Raperda Pertanggungjawaban APBD 2025 Disepakati, DPRD HST Soroti Kinerja Fiskal dan Belanja Prioritas

DAERAH

Barabai – DPRD Kabupaten Hulu Sungai Tengah (HST) bersama Pemerintah Kabupaten HST secara bulat menyepakati Rancangan Peraturan Daerah (Raperda) tentang Pertanggungjawaban Pelaksanaan APBD Tahun Anggaran 2025 dalam Rapat Paripurna yang digelar di lantai II Gedung DPRD HST, Barabai, Senin (20/7/2026).

Persetujuan tersebut menjadi tahapan akhir pembahasan pertanggungjawaban pelaksanaan APBD 2025 sekaligus menegaskan komitmen legislatif dan eksekutif dalam mewujudkan tata kelola keuangan daerah yang transparan dan akuntabel.

Juru Bicara Badan Anggaran (Banggar) DPRD HST, Erwin Jecky Silalahi, mengapresiasi capaian Pemerintah Kabupaten HST yang kembali meraih opini Wajar Tanpa Pengecualian (WTP) dari Badan Pemeriksa Keuangan (BPK) RI.

Menurut pria yang akrab disapa Bang Jek itu, opini WTP menjadi bukti bahwa laporan keuangan daerah telah disusun sesuai Standar Akuntansi Pemerintahan. Namun, ia menegaskan capaian tersebut tidak boleh hanya dipandang sebagai keberhasilan administratif semata.

“Opini WTP hendaknya menjadi motivasi untuk terus meningkatkan kualitas tata kelola keuangan daerah, bukan sekadar mempertahankan capaian administratif,” ujarnya.

Berdasarkan laporan realisasi anggaran, pendapatan daerah pada tahun 2025 terealisasi sekitar Rp1,87 triliun atau sekitar 91 persen dari target yang ditetapkan. Pendapatan Asli Daerah (PAD) bahkan berhasil melampaui target dan menjadi salah satu penopang utama kinerja fiskal Kabupaten HST.

Sementara itu, realisasi belanja daerah beserta transfer mencapai sekitar Rp2,02 triliun atau 86,61 persen dari pagu anggaran. Defisit anggaran yang terjadi mampu ditutup melalui pembiayaan daerah sehingga menghasilkan Sisa Lebih Perhitungan Anggaran (SiLPA) sekitar Rp154 miliar.
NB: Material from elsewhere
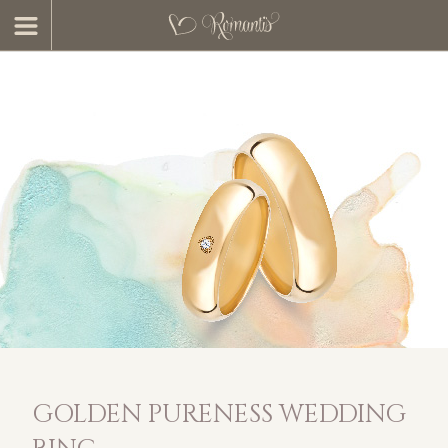
GOLDEN PURENESS WEDDING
Meski demikian, Banggar DPRD HST mencermati masih belum optimalnya realisasi sebagian pendapatan transfer, terutama dana bagi hasil dari pemerintah pusat maupun antardaerah yang dipengaruhi sejumlah faktor eksternal di luar kewenangan pemerintah daerah.

Di sisi lain, DPRD menilai kebijakan belanja daerah telah difokuskan pada sektor-sektor prioritas, seperti pembangunan infrastruktur, peningkatan pelayanan publik, pendidikan, kesehatan, serta perlindungan sosial bagi masyarakat.

Persetujuan Raperda ini menjadi dasar bagi pemerintah daerah untuk melanjutkan proses penetapan sesuai ketentuan peraturan perundang-undangan yang berlaku.

Wakil Bupati Hulu Sungai Tengah, H. Gusti Rosyadi Elmi, mengatakan Raperda yang telah memperoleh persetujuan DPRD selanjutnya akan disampaikan kepada Gubernur Kalimantan Selatan untuk dilakukan evaluasi sebelum ditetapkan menjadi Peraturan Daerah (Perda).

“Kami berharap proses evaluasi berjalan lancar sehingga Raperda ini segera dapat ditetapkan menjadi Peraturan Daerah,” katanya.

Ia menambahkan, seluruh masukan, saran, dan rekomendasi dari DPRD akan menjadi bahan evaluasi bagi pemerintah daerah dalam meningkatkan efektivitas, akuntabilitas, serta transparansi pengelolaan keuangan pada tahun-tahun mendatang.

Dengan disepakatinya Raperda Pertanggungjawaban Pelaksanaan APBD Tahun Anggaran 2025, DPRD dan Pemerintah Kabupaten Hulu Sungai Tengah kembali menunjukkan sinergi dalam memperkuat tata kelola keuangan daerah yang akuntabel, menjaga kepercayaan publik, serta memastikan setiap rupiah anggaran memberikan manfaat nyata bagi pembangunan dan kesejahteraan masyarakat.